I established that coastal AM fungi have life history strategies that clearly favour the most robust mutualists, and that the temporal dynamics of the fungi change seasonally as soil temperatures influence microbial populations. Further, disturbance specialist AM fungi rapidly recolonize plant remnants following storms, aiding in the recovery of dunes post-storm events. The knowledge generated by my research provides a greater understanding of the robust subterranean ecology of sand dunes, and highlights the biogeography of the coastal AM fungi at my research site on the southern coast of Australia.

Why did you participate in the IMNIS program?

I participated in the IMNIS program as I do not intend to work as an academic when I have completed my PhD. I would prefer to use my expertise in a more practical environment.

What was the most important aspect of this professional relationship for you?

The most important aspect of the IMNIS program was the hands-on advice I received from someone ‘out in the real world’.

 How often did you meet with your mentor and did you prepare for these meetings? What was the best piece of advice you received?

I met with my mentor once every 6 or so weeks, at my instigation. The best piece of advice I received was to have an ‘elevator speech’ and business cards made, for my attendance at Conferences.

Would you recommend participating in the IMNIS program to your peers?

I would recommend the IMNIS program to anyone not intending to work in academia, however they would need to be prepared to ask questions, heed the advice given, and use the time of their mentor wisely. This is not a passive journey.

What was the most rewarding aspect of the IMNIS program for you?

The most rewarding aspect of the IMNIS program was having questions answered from real-life experience, rather than a text-book response.

> [MATERIAL SHOWN]
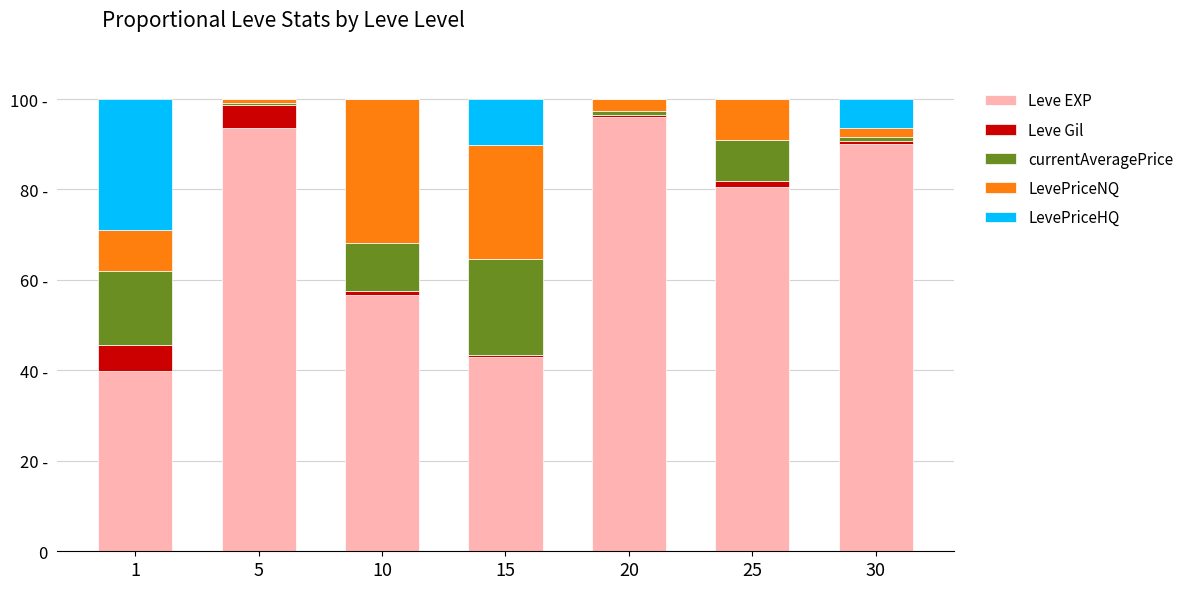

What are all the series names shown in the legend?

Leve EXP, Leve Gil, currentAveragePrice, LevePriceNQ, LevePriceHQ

...

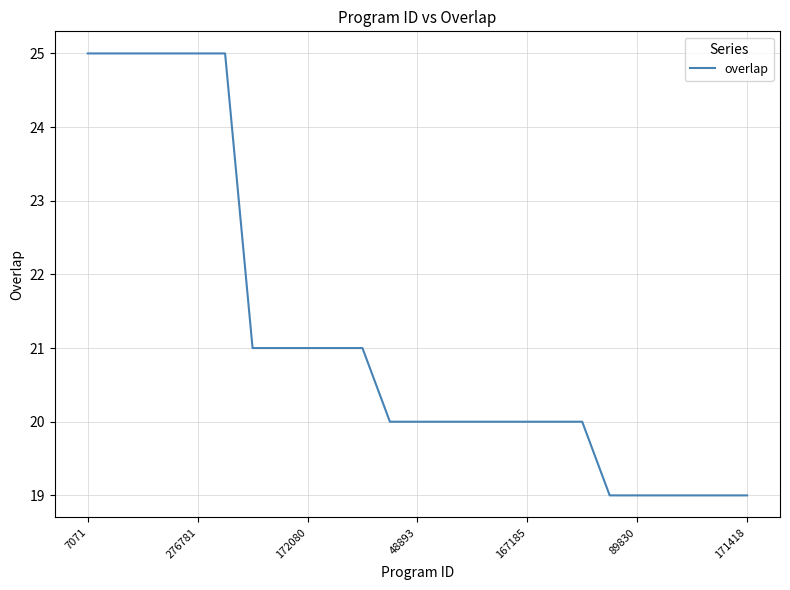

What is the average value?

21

> [DESCRIPTION OF THE TASK] Reproduce word for word the stretch of the IMNIS program text above from "The most important aspect of the" through "advice you received?".

> [ANSWER SPACE]
The most important aspect of the IMNIS program was the hands-on advice I received from someone ‘out in the real world’.

 How often did you meet with your mentor and did you prepare for these meetings? What was the best piece of advice you received?